(TASK BRIEF) Repeat the lines of the material below, from the line containing "pose: elev=335.2 azim=84.5" through the line containing "Dot at: (246, 252)", with both of those lines included.

[Recorded data]
>>>

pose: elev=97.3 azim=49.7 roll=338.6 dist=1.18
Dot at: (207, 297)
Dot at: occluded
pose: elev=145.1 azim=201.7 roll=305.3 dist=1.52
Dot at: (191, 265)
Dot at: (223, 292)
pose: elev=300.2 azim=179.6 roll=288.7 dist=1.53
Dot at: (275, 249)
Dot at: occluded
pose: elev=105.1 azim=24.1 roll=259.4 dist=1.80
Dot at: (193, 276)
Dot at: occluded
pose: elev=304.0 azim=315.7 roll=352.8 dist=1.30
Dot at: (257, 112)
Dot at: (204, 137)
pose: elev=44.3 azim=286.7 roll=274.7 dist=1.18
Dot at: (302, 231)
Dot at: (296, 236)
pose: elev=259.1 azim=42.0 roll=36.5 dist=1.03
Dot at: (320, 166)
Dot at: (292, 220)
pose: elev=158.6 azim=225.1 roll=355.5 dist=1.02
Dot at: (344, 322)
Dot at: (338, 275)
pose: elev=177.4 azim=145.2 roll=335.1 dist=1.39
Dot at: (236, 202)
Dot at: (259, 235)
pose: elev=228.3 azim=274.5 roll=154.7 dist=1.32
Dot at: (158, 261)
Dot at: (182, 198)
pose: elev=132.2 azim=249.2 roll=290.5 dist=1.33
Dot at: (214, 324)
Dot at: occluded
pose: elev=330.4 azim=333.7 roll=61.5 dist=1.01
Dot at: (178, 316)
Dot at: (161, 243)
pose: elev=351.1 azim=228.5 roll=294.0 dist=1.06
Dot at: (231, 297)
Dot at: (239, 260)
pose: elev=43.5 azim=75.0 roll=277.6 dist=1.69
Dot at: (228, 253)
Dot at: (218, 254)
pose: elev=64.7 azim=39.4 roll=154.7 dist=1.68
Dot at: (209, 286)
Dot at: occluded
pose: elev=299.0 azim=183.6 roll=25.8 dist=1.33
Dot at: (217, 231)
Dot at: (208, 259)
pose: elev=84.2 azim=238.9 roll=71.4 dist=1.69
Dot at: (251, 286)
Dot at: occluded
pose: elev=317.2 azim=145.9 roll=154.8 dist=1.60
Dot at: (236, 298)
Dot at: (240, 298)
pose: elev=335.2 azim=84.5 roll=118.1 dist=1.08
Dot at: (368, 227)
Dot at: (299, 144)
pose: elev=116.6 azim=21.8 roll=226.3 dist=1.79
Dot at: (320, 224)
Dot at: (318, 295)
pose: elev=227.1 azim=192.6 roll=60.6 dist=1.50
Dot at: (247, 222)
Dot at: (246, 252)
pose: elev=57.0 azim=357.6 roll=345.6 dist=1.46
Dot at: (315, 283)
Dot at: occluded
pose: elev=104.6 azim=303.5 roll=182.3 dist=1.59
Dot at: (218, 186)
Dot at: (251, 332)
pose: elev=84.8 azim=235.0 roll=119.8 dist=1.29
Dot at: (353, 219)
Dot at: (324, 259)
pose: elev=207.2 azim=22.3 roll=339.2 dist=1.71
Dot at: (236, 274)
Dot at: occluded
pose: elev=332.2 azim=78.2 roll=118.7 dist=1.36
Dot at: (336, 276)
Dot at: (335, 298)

<<<

(EXPECTED ANSWER)
pose: elev=335.2 azim=84.5 roll=118.1 dist=1.08
Dot at: (368, 227)
Dot at: (299, 144)
pose: elev=116.6 azim=21.8 roll=226.3 dist=1.79
Dot at: (320, 224)
Dot at: (318, 295)
pose: elev=227.1 azim=192.6 roll=60.6 dist=1.50
Dot at: (247, 222)
Dot at: (246, 252)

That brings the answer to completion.